Reading: Kolerevic B. 2003. Architecture in the Digital Age

Kolerevic described three fundamental type of fabrication techniques in the reading. Outline the three techniques and discuss the potential of Computer Numeric Controlled fabrication with parametric modelling. (150 words max)

The three main methods of fabrication techniques specified my Kolerevic include two dimensional, subtractive and additive.
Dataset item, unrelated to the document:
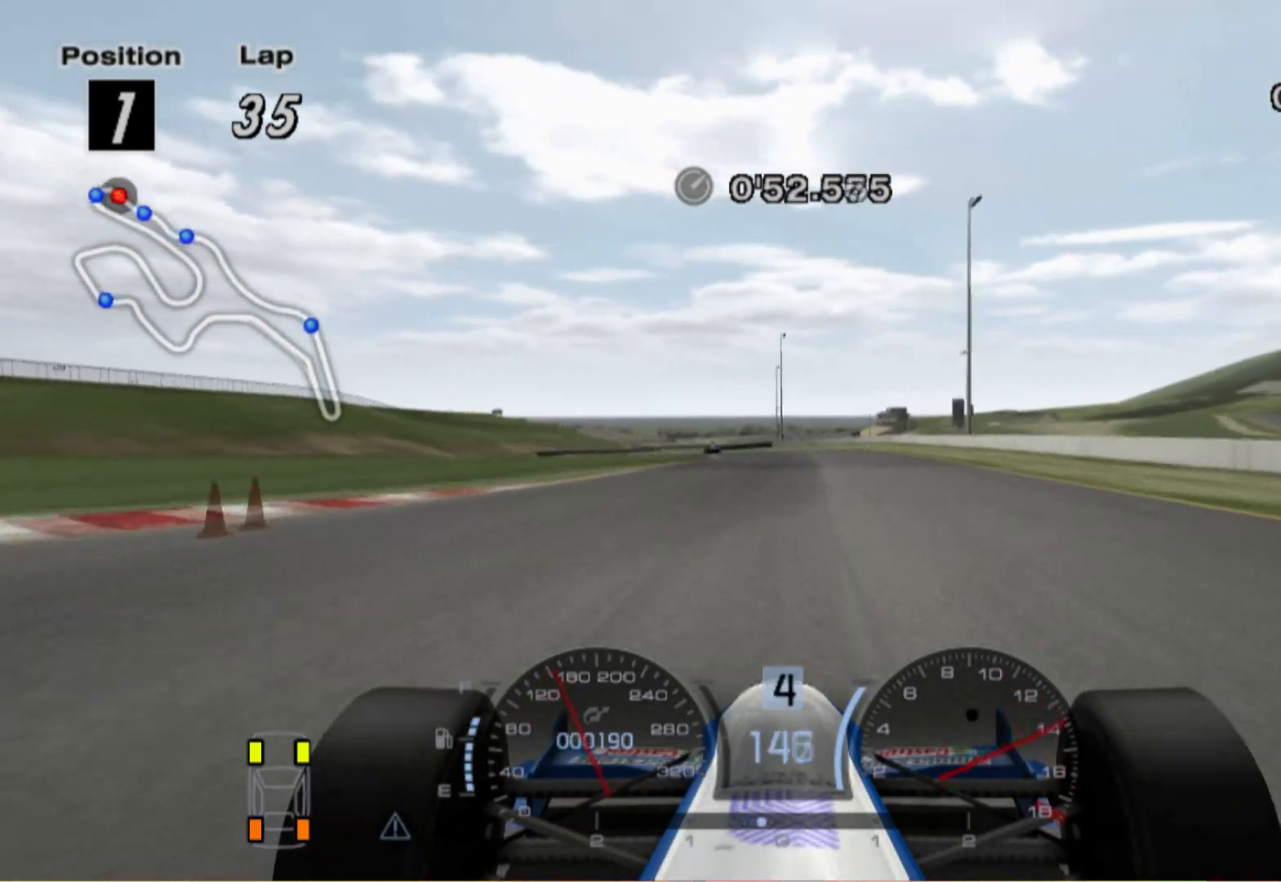
{"buttons": ["A"], "left_stick": "left", "right_stick": "center", "events": [[20, "left_stick", "center"], [320, "left_stick", "left"], [440, "A", "down"]]}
Twodimensional fabrication involves the use of CNC routers, laser cutters, waterjets and so forth. As the name suggests the process involves cutting 2 dimensional outlines from a material. The material to be cut will dictate the machine use. Subtractive methods involve the removal of material from a specified geometry. Subtractive enters into 3-dimensional territory by rotating the axis of geometry or drill head operating in the x,y,z plane. The most common and oldest form of subtractive fabrication is CNC routing. Additive fabrication involves the layering of material on top of each other in accordance with the model conditions. The model is essentially sliced into 2d components and then built up layer by layer. The most common additive machinery used in the field of architecture is the 3d printer. All forms of digital fabrication allow for the design/model to go straight from computer to built form, thus eliminating the need for builders to manually fabricate components. Now with the use of parametric modelling, the design is able to be modified and built from the use of a computer, thus allowing for an various iterations and options to be created with ease. The use of parametric and digital fabrication in a utopian scenario can essentially cut out the engineer all together as the computer and machine work in harmony to create infinite possibilities.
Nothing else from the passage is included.